# How do you get such close-ups photos?



## stonedwoodsman (Apr 25, 2013)

High Group,

     I use an 'old school' Canon A-1, 35mm, FILM :holysheep:     camera, as I don't have a Digital camera.
  I can't afford a new Digital camera, I'm just a poor ole Pot Farmer..
I always take photos of my beautiful plants, when they flower.
All the photos that I see here, and in High Times mag, are all soooo very close-ups of a bud.
  Short of a microscope, just HOW can I 'get in there', and get so close?
I use a Canon 28-80mm zoom lense, w/macro capability, but even then, I can't get so close.
  So, what do I need?  (Those little srcew-in additive filters, 'close up kit', etc!

Help me out here folks!

420 to all &Thankx!

stonedwoodsman in CT   :icon_smile:


----------



## The Hemp Goddess (Apr 25, 2013)

I am no help with an old 35mm.  However, digital cameras are cheaper than you might think.  And what is film and developing costing you?  I would also be scared to take film in to be developed that showed an illegal activity.  I live on an incredibly small amount of money also, but money-wise, a digital camera is going to be a huge savings over buying film and paying for developing.


----------



## key2life (Apr 25, 2013)

Your 28-80 zoom has "macro-focusing" capability, which is different than true macro.  It's probably a 1:4 or 1:5 - meaning if you take a picture of a coin, or a bud, it'll be 1/4th or 1/5 life size on the negative, then you have to blow it up, where you'll lose sharpness and it'll get grainy.  A true macro lens is 1:1, meaning the coin, or bud, is life sized on the negative, so it can be blown up to a large size without losing so much sharpness and resolution.

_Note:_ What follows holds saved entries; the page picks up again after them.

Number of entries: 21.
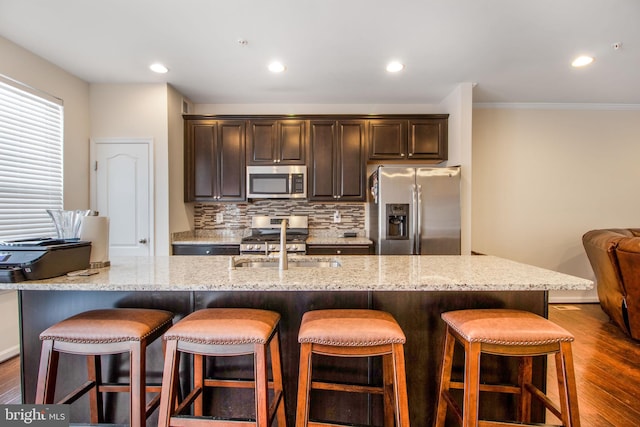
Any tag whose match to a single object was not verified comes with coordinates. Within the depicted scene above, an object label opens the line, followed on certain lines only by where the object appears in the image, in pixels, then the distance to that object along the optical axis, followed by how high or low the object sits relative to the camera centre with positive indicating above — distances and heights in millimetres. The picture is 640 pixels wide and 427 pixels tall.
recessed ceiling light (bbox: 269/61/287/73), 2693 +1387
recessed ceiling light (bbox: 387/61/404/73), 2674 +1378
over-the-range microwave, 3443 +368
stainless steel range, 3189 -263
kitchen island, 1452 -500
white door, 3084 +222
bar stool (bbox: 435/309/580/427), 1132 -541
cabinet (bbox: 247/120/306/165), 3475 +855
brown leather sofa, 2650 -622
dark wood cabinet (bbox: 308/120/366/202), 3480 +640
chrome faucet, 1574 -238
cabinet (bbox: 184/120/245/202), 3471 +637
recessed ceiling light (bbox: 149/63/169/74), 2721 +1381
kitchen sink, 1932 -343
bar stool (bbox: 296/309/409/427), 1111 -528
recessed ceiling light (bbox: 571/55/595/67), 2578 +1385
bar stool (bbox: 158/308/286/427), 1104 -539
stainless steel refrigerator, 2988 +71
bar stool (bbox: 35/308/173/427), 1164 -543
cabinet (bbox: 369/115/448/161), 3486 +870
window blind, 2326 +452
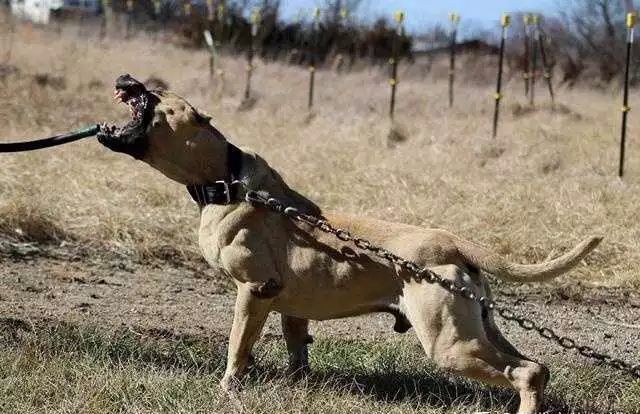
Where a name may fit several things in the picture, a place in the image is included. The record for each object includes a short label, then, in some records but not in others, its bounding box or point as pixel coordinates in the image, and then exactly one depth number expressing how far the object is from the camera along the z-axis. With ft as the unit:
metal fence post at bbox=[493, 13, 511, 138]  53.52
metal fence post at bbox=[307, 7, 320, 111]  66.54
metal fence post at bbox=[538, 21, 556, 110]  70.88
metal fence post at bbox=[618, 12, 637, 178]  42.19
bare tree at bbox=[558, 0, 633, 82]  116.98
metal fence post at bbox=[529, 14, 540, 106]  65.28
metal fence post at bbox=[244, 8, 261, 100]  71.56
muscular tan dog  16.19
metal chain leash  15.69
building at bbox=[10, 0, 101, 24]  135.85
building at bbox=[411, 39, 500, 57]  134.62
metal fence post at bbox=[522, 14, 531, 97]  72.18
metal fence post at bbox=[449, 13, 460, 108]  65.72
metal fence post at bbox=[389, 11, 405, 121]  58.03
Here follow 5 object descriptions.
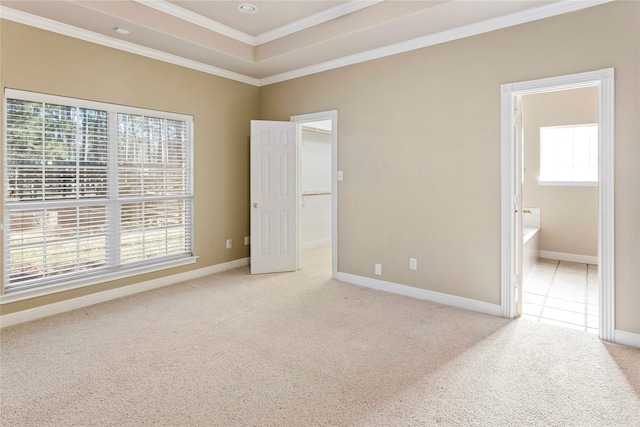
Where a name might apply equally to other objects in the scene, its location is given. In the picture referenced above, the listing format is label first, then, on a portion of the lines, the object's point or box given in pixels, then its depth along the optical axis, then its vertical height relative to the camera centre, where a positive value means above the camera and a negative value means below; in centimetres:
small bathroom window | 526 +84
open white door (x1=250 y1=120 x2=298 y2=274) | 464 +19
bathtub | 455 -39
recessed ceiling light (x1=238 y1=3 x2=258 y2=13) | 337 +196
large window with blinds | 309 +22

I agree with THG - She's right about the cost of buying and developing film - then you have to scan the prints, too.  I'm taking my pics with a hundred dollar digital point and shoot, and they come out great.   They all have a macro feature that allows very close focusing, and then you can blow them up, crop them, resize them, whatever you want in a freeware photo software program - I use Fast Stone (ha!) for no cost at all.  The new digital point and shoots have such a high megapixel count that you can achieve the same results as if you're using extremely high quality SLR or DLR lenses, and I got a bag of 'em.

Here's a couple of quick pics with the hundred dollar point and shoot.

You don't have to break the bank to get some sweet pics!

Good Luck, and happy shooting!

Peace,

:icon_smile: key :icon_smile:


----------